Salary Of Top 4 IT Firms In India Is Upto 1000% More Than Average Employee Salary!
Over the last five years CEOs of Indian IT firms have seen a meteoric rise in their compensation.
This is outside the norm as an analysis by Forbes India shows.
What’s behind the rise?
The reason for this jump has been two-fold.
First is the liberal grant of stock options often in the form of restricted stock units (RSUs).
These usually have a vesting price of Rs1-5 and are certain to vest after a fixed time period.
Salil Parekh of Infosys received a part of his compensation in the form of RSUs.
Only Rajesh Gopinathan of TCS did not receive stock options since the company doesn’t have an ESOP plan.
He was instead compensated with commission that is given out based on performance parameters being met.
IT vs Non-IT companies
CEO compensation in case of four large Indian IT services forms–Infosys, TCS, Wipro and Tech Mahindra (with stock options included) is between 200-1,000 times the average employee compensation that ranged from Rs 5 lakh to Rs 8 lakh in 2021-22.
Compared to their counterparts at other large companies–Hindustan Unilever, Maruti, Bharti Airtel and InterGlobe Aviation–the contrast is even more stark.

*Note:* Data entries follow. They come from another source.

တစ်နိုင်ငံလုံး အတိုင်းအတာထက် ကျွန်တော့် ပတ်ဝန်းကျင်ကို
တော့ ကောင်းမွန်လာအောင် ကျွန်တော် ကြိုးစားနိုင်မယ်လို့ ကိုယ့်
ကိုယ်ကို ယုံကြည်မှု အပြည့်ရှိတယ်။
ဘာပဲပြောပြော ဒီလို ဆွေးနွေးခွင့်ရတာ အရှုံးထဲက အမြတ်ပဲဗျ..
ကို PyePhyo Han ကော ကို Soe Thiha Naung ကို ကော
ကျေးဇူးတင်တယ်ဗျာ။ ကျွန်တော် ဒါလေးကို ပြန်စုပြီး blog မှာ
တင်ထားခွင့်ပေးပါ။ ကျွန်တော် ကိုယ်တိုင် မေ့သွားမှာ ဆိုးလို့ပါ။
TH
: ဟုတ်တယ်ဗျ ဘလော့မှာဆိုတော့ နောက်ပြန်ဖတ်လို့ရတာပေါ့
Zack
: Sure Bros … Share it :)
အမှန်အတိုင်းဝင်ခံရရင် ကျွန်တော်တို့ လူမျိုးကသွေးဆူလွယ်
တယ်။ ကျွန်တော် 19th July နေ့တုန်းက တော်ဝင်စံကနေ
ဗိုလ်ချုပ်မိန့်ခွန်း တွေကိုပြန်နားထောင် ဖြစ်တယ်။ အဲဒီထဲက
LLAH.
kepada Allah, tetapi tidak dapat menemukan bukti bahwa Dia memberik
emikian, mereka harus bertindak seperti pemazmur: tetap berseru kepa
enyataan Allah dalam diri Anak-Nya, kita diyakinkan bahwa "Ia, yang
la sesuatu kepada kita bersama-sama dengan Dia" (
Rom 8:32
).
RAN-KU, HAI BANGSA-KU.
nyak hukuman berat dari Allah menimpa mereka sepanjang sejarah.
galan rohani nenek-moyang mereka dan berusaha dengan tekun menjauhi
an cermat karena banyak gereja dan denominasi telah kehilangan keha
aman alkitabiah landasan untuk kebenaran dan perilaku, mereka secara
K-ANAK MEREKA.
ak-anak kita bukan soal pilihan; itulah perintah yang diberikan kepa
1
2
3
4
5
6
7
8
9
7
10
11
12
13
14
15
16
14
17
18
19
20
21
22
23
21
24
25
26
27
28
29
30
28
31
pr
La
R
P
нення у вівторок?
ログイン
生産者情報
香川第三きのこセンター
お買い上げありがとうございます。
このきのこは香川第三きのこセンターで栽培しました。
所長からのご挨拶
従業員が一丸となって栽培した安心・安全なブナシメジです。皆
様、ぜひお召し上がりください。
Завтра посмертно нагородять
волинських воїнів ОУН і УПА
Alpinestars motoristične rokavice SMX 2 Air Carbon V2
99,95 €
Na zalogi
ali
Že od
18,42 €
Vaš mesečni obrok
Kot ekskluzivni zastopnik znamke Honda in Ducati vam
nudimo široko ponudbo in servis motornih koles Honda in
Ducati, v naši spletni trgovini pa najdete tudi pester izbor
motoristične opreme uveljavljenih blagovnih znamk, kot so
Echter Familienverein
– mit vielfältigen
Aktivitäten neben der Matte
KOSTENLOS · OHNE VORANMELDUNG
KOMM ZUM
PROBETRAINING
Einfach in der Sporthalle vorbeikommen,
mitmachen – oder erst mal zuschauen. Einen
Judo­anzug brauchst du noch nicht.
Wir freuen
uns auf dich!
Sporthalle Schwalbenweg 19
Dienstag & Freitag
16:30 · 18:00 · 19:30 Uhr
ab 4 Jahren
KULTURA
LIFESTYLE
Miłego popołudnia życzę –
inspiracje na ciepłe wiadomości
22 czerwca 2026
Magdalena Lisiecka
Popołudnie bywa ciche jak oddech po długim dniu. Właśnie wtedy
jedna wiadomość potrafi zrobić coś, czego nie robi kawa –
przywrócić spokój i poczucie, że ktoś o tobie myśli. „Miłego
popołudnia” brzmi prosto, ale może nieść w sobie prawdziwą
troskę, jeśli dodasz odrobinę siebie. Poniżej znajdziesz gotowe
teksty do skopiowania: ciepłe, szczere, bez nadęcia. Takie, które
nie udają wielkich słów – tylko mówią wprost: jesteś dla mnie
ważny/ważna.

At Rs 41 crore, the highest compensation was received by Gopal Vittal of Bharti Airtel.
This is the highest among non-tech companies.
Wipro pays out the most, Maruti Suzuki more humble
This is a clear display of the ratio between CEO compensation and average employee compensation which is only rarely over 200 times at any of these non-IT companies.
Meanwhile, Thierry Delaporte of Wipro received Rs 79 crore in 2022.
The most egalitarian from the lot surveyed by Forbes India is the country’s largest carmaker–Maruti Suzuki.
It doesn’t have any ESOP programme.
On top of that the average compensation between the CEO and the average employee ranged between 31 to 46 times.
“High premium” on Indian IT CEOs
Kamal Karanth, co-founder, Xpheno says that the high-margin business nature of technology companies creates high value enterprises.
These are largely incomparable with similar-sized enterprises in other sectors.
As a result these CEOs generate a lot more profit per unit of capital employed.
The global peerage these CEOs relate to and connect puts a high premium on them.
The astronomical pay Indian CEOs get is to match or compete with global CXO benchmarks.
Bottom of the pyramid suffers from more supply than demand
Karanth says, “Tech CEOs drive the largest human pyramid of coordinated effort and excellence, and this is ranked higher than managing tools and machining dependent sectors”.
As for the bottom of the pyramid comprising average employees, talent is hit by low demand-supply gaps due to the high availability of talent.
As long as the market for their products as well as their employment opportunity set remains global, tech CEOs are likely to demand and get compensated well.